Looking at the entries below, how many lines include the word "enabled"? Answer with the number alone.

MATERIAL FOR THIS TASK —
☆ ☆ ☆ ☆ ☆ ☆ ☆
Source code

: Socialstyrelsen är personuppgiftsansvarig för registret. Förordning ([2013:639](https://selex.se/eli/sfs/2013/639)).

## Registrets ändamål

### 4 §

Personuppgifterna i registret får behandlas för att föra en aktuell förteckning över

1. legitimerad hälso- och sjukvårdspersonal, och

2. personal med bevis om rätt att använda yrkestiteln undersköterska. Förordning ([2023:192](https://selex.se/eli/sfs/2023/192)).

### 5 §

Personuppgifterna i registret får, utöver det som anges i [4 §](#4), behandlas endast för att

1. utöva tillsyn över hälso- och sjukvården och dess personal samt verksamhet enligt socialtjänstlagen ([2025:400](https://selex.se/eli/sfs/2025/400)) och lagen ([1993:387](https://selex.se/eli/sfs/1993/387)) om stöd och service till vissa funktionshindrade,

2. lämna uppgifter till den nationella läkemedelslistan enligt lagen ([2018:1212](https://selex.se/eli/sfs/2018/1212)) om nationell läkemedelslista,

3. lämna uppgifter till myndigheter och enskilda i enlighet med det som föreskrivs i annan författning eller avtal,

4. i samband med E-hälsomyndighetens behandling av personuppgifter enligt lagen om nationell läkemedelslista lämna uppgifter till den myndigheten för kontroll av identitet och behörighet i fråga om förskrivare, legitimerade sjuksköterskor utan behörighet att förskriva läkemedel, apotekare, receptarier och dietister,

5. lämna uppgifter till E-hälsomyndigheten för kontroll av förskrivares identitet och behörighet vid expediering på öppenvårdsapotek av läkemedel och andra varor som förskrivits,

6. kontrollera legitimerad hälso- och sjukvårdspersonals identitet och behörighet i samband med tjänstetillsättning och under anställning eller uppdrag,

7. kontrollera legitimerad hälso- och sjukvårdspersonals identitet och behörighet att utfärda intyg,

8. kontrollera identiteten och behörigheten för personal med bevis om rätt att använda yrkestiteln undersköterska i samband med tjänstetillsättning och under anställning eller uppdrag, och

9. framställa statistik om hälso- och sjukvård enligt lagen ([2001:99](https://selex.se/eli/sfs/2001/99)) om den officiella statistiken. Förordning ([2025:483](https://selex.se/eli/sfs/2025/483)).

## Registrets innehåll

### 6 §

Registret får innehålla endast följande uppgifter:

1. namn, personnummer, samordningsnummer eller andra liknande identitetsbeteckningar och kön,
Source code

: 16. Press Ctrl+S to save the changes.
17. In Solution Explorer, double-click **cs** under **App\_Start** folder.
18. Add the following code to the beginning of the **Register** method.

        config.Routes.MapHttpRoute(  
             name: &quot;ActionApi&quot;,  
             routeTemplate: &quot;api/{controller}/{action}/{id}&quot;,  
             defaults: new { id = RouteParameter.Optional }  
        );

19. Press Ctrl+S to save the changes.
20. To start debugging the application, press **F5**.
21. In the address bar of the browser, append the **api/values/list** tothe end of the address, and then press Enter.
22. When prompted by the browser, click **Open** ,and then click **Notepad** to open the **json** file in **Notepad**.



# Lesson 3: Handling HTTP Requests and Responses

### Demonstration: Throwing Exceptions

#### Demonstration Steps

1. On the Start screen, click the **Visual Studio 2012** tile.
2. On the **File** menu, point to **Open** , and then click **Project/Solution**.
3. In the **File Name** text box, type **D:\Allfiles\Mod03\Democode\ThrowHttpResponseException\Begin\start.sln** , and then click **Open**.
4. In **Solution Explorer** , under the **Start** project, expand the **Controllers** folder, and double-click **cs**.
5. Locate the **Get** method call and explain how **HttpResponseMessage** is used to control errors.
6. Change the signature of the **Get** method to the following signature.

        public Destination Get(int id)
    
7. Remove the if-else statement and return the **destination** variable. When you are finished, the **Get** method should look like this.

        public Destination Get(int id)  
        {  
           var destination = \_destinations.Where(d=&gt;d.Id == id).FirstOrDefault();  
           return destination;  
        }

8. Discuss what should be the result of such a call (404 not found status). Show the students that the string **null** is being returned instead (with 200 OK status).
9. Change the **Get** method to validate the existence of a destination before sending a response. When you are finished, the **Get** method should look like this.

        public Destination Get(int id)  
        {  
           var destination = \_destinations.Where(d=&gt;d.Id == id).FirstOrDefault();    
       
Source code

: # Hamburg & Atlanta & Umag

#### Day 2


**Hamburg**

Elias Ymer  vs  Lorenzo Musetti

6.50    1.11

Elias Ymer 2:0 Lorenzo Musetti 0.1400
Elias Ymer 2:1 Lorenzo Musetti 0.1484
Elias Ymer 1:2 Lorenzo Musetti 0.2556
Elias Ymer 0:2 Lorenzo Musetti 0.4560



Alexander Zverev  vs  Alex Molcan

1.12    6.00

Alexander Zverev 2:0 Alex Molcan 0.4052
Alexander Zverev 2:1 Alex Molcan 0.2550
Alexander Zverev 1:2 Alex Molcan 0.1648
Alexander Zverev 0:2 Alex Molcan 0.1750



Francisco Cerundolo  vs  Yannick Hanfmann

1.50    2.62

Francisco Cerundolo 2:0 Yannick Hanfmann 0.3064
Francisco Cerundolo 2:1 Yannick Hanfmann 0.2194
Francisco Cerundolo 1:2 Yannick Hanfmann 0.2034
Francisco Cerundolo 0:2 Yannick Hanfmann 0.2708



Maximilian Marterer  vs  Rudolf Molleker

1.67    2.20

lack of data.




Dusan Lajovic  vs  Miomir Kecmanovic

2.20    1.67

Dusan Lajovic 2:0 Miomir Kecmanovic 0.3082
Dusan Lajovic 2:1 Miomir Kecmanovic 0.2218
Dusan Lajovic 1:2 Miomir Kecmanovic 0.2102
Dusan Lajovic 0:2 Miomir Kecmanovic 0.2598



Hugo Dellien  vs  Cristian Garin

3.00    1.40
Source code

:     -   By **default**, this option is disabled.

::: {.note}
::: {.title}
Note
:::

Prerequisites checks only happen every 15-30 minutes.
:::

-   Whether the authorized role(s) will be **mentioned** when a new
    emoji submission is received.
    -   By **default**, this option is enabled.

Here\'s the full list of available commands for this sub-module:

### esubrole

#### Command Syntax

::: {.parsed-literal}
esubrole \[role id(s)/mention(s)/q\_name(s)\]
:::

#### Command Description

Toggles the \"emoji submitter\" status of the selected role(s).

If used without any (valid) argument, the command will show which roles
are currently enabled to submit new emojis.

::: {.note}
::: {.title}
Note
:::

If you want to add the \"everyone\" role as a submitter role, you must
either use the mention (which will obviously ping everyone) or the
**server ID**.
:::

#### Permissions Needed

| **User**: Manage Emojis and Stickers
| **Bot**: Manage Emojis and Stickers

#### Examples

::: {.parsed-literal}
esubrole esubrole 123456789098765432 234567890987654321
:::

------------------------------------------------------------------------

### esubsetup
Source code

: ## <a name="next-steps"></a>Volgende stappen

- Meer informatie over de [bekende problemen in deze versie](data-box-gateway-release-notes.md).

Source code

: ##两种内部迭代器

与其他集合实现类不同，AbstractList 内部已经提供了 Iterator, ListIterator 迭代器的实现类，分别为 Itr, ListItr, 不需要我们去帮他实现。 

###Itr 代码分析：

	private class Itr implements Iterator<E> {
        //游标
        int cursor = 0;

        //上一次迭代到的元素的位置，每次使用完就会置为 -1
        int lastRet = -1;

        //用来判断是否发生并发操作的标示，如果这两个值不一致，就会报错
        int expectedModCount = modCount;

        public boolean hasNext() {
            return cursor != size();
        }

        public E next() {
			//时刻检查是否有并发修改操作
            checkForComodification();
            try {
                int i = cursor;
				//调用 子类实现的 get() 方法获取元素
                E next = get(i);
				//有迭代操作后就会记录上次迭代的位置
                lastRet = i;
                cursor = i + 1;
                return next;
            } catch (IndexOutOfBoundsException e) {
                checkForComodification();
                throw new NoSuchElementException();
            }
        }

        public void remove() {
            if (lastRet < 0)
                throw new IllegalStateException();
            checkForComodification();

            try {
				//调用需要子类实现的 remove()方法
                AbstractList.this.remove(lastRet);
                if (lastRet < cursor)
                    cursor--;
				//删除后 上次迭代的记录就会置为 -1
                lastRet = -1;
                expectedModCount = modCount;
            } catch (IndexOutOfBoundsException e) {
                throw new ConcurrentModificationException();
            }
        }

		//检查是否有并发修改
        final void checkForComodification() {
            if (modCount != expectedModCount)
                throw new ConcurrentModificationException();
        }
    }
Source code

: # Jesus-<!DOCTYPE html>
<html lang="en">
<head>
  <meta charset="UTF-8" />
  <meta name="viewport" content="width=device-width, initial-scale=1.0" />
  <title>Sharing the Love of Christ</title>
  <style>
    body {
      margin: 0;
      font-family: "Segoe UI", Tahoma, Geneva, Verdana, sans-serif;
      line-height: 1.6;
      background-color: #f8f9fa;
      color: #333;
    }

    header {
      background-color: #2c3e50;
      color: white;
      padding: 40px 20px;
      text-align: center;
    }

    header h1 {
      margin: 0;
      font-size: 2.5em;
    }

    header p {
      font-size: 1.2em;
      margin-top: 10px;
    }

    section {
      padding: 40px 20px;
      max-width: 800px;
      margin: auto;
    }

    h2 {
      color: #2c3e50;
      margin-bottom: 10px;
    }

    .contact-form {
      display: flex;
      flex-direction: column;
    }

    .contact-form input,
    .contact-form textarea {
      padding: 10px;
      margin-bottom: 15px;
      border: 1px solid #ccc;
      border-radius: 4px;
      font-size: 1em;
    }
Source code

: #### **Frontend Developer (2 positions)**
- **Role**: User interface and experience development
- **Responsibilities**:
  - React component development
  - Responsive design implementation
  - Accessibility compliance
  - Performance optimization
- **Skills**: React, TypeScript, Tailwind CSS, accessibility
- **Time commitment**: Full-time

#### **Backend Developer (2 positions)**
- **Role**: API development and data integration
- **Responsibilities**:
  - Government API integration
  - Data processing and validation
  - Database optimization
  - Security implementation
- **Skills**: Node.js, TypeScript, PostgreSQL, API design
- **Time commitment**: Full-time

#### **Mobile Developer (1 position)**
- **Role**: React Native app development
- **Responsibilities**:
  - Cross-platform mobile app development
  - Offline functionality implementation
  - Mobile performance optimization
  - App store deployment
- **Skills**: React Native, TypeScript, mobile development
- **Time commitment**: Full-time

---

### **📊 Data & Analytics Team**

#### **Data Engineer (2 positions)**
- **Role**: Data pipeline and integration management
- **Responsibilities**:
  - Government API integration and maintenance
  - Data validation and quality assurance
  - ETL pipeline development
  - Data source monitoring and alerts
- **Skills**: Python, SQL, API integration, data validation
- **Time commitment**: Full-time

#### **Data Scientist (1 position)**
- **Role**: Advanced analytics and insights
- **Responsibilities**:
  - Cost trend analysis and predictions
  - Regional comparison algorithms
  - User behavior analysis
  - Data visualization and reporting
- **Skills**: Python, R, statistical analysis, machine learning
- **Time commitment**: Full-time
☆ ☆ ☆ ☆ ☆ ☆ ☆
PROBLEM SOLUTION — 2